All of our alloparents tell us that caring for Essie means a lot to them too. Thankfully, mutual reward seems to be part of the whole alloparenting design, though of course we always need to tread the line of not taking the piss.
None of this has been a walk in the park. We’ve built this fledgling community gradually over a period of years, and it’s still only gotten us partially beyond the nuclear situation. It costs a lot of money, it’s a bureaucratic migraine, heaven knows what we’ll do when Essie reaches school-age — and then there’s those god forsaken borders.
We are in the relatively ‘privileged’ position of being able to cobble our lives together in this way, at least for now. Most people wouldn’t be able to do this because our societies and global economy are structured to get in the way.
But at least the concept of alloparenting and the idea of ‘clusters’ of people of various ages and life configurations raising children together can give us a kind of compass — a light to guide us as we bump along our parenting paths.
Leave a comment! I’d love to hear from you:
What are your wishes and values when it comes to family life and balance?
Have you managed to form a family structure that goes against the grain of your society? How??
Are you an alloparent or would you like to be one?
Anything else you’d like to share!
Thanks for writing this despite recent exhaustion, I feel you!
I first heard about alloparenting via Tracey Cassels https://evolutionaryparenting.com/when-being-a-primate-makes-parenting-so-much-harder/
It’s so easy to feel defeated as a parent working a job, doing ALL the things and raising children with minimal support but I appreciate Tracey’s idea of “evolutionary mismatch”.

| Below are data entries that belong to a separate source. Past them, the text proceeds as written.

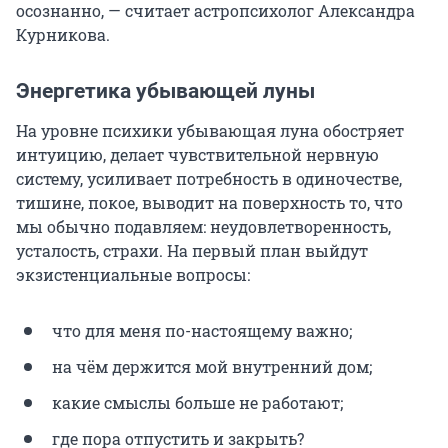
осознанно, — считает астропсихолог Александра
Курникова.
Энергетика убывающей луны
На уровне психики убывающая луна обостряет
интуицию, делает чувствительной нервную
систему, усиливает потребность в одиночестве,
тишине, покое, выводит на поверхность то, что
мы обычно подавляем: неудовлетворенность,
усталость, страхи. На первый план выйдут
экзистенциальные вопросы:
что для меня по-настоящему важно;
на чём держится мой внутренний дом;
какие смыслы больше не работают;
где пора отпустить и закрыть?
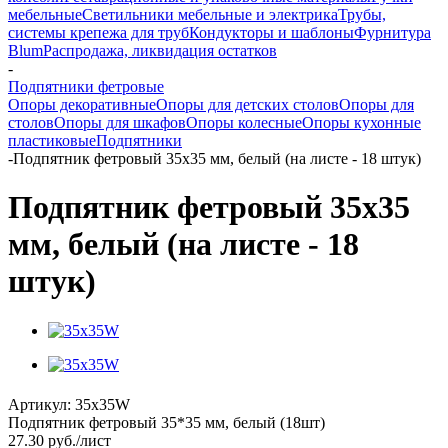
мебельные
Светильники мебельные и электрика
Трубы,
системы крепежа для труб
Кондукторы и шаблоны
Фурнитура
Blum
Распродажа, ликвидация остатков
-
Подпятники фетровые
Опоры декоративные
Опоры для детских столов
Опоры для
столов
Опоры для шкафов
Опоры колесные
Опоры кухонные
пластиковые
Подпятники
-
Подпятник фетровый 35х35 мм, белый (на листе - 18 штук)
Подпятник фетровый 35х35
мм, белый (на листе - 18
штук)
Артикул:
35x35W
Подпятник фетровый 35*35 мм, белый (18шт)
27.30
руб.
/лист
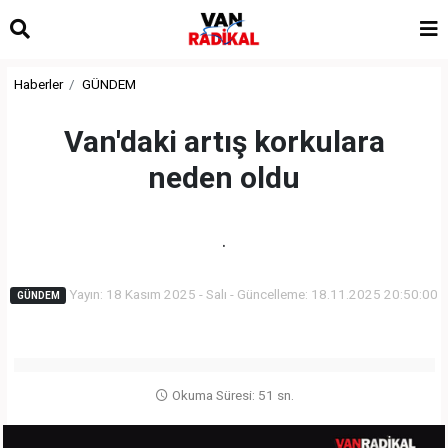
Haberler
GÜNDEM
Van'daki artış korkulara
neden oldu
.
Yayın: 18 Kasım 2025 - Salı - Güncelleme: 18.11.2025 20:50:00
GÜNDEM
Okuma Süresi: 51 sn.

We can be kinder to ourselves when we remember we’re primates - living in a nuclear unit that doesn’t match up with what our children (and the part of us that’s not solely ‘mum’) actually need to thrive.
“I forgot to mention I believe I experienced alloparenting firsthand. My mother and father were very young when I was born, so the care and guidance of my great-mother, grandmother, aunties, uncles, even my older sister, and the wider community all helped shape the rhythm and texture of my early life. It was truly a shared weaving of my childhood.”